As a new apartment building opens at 225 N. Calvert St. in downtown Baltimore, guests will be checking in and checking out.
At the end of the month, the building will start housing a “pop-up hotel,” offering temporary stays in some of the furnished apartments within the building. It’s somewhere between home-share and hospitality.
While Monument Realty is handling the leasing, the real estate firm partnered with startup WhyHotel. The latter operates the pop-up portion, handling all the booking and services (including 24/7 staffing) associated with a stay.
According to WhyHotel CEO Jason Fudin, the startup is looking to take 100 rooms or more to help “de-risk” the initial period where a realty company is leasing a large apartment building, and some initial tenants might not renew after the first year. Typically this period can run 18-24 months.
“There’s a natural cadence to filling up a building, and a natural cadence to keeping it full,” Fudin said, adding that WhyHotel gets all the proper approval to operate under hotel licensing.

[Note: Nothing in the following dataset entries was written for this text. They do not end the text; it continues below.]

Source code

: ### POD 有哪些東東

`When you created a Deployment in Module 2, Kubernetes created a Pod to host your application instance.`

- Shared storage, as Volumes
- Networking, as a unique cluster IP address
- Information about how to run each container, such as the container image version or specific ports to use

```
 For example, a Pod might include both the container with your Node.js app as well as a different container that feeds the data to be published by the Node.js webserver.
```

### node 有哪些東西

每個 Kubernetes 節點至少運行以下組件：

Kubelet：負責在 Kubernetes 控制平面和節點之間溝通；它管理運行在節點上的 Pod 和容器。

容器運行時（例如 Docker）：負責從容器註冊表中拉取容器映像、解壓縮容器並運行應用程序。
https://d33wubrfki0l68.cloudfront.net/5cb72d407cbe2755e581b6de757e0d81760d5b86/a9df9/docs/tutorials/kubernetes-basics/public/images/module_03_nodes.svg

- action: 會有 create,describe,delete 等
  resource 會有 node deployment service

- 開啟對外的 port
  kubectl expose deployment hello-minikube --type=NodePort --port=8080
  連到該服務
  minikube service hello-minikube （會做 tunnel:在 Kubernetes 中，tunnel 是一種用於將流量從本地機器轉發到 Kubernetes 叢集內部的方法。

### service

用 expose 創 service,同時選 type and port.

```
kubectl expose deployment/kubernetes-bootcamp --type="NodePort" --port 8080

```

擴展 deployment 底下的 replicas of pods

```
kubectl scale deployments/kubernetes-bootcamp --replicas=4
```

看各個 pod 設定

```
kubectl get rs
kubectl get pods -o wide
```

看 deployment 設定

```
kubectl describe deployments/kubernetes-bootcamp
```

The hotel guests add more life to the building during this period, plus income for the owners. They can also offer extra space for apartment tenants, as the long-term renters get a 50 percent discount. As the building leases up, WhyHotel decreases its presence, and eventually moves out.

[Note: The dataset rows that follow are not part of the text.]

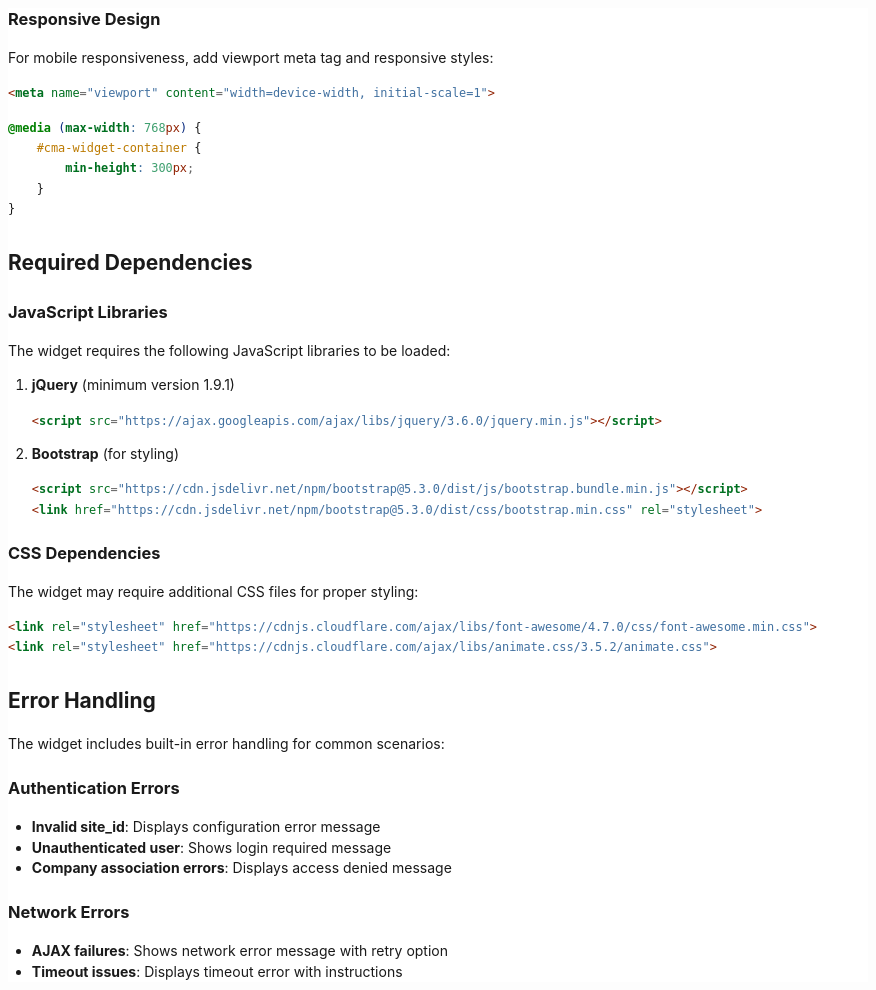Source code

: ### Responsive Design

For mobile responsiveness, add viewport meta tag and responsive styles:

```html
<meta name="viewport" content="width=device-width, initial-scale=1">
```

```css
@media (max-width: 768px) {
    #cma-widget-container {
        min-height: 300px;
    }
}
```

## Required Dependencies

### JavaScript Libraries

The widget requires the following JavaScript libraries to be loaded:

1. **jQuery** (minimum version 1.9.1)
   ```html
   <script src="https://ajax.googleapis.com/ajax/libs/jquery/3.6.0/jquery.min.js"></script>
   ```

2. **Bootstrap** (for styling)
   ```html
   <script src="https://cdn.jsdelivr.net/npm/bootstrap@5.3.0/dist/js/bootstrap.bundle.min.js"></script>
   <link href="https://cdn.jsdelivr.net/npm/bootstrap@5.3.0/dist/css/bootstrap.min.css" rel="stylesheet">
   ```

### CSS Dependencies

The widget may require additional CSS files for proper styling:

```html
<link rel="stylesheet" href="https://cdnjs.cloudflare.com/ajax/libs/font-awesome/4.7.0/css/font-awesome.min.css">
<link rel="stylesheet" href="https://cdnjs.cloudflare.com/ajax/libs/animate.css/3.5.2/animate.css">
```

## Error Handling

The widget includes built-in error handling for common scenarios:

### Authentication Errors
- **Invalid site_id**: Displays configuration error message
- **Unauthenticated user**: Shows login required message
- **Company association errors**: Displays access denied message

### Network Errors
- **AJAX failures**: Shows network error message with retry option
- **Timeout issues**: Displays timeout error with instructions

As for the rooms themselves, they’re 1-2 bedrooms, and pet-friendly. Plus, they have the benefit of being brand new. Fudin said that the team developing the concept within Vornado noted that lines are blurring as travelers look for an experience that’s more like home through homesharing, and long-term renters want more amenities of the type that might come with a hotel (By the way, the 225 N. Calvert St. location has the rooftop pool and fitness center).
The downtown building will be the second site for the D.C.–based startup, which was spun out of Vornado Realty Trust. An initial site in Arlington, Va., served as the first pilot for the concept.

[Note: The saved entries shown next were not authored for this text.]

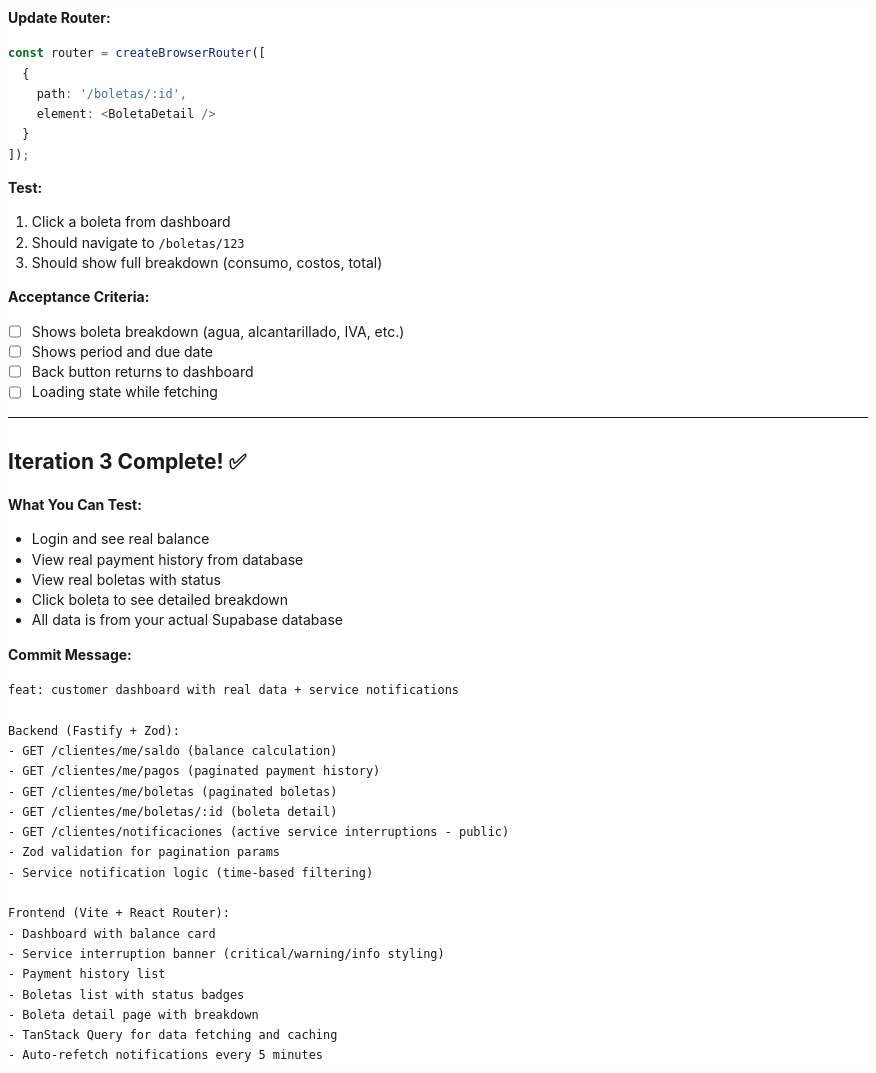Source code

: **Update Router:**
```typescript
const router = createBrowserRouter([
  {
    path: '/boletas/:id',
    element: <BoletaDetail />
  }
]);
```

**Test:**
1. Click a boleta from dashboard
2. Should navigate to `/boletas/123`
3. Should show full breakdown (consumo, costos, total)

**Acceptance Criteria:**
- [ ] Shows boleta breakdown (agua, alcantarillado, IVA, etc.)
- [ ] Shows period and due date
- [ ] Back button returns to dashboard
- [ ] Loading state while fetching

---

## Iteration 3 Complete! ✅

**What You Can Test:**
- Login and see real balance
- View real payment history from database
- View real boletas with status
- Click boleta to see detailed breakdown
- All data is from your actual Supabase database

**Commit Message:**
```
feat: customer dashboard with real data + service notifications

Backend (Fastify + Zod):
- GET /clientes/me/saldo (balance calculation)
- GET /clientes/me/pagos (paginated payment history)
- GET /clientes/me/boletas (paginated boletas)
- GET /clientes/me/boletas/:id (boleta detail)
- GET /clientes/notificaciones (active service interruptions - public)
- Zod validation for pagination params
- Service notification logic (time-based filtering)

Frontend (Vite + React Router):
- Dashboard with balance card
- Service interruption banner (critical/warning/info styling)
- Payment history list
- Boletas list with status badges
- Boleta detail page with breakdown
- TanStack Query for data fetching and caching
- Auto-refetch notifications every 5 minutes
```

“One of the things we were really delighted by was in the first four months, 20 percent of the residents from the first project had somebody stay with us,” Fudin said.
At the same time as the Baltimore expansion, the company announced closing on $3.9 million in seed funding, led by Rockville-based Camber Creek, and with participation from Rise of the Rest Seed Fund, among others.
Fudin said the company plans to continue to expand, and will look to remain in Baltimore beyond the initial site.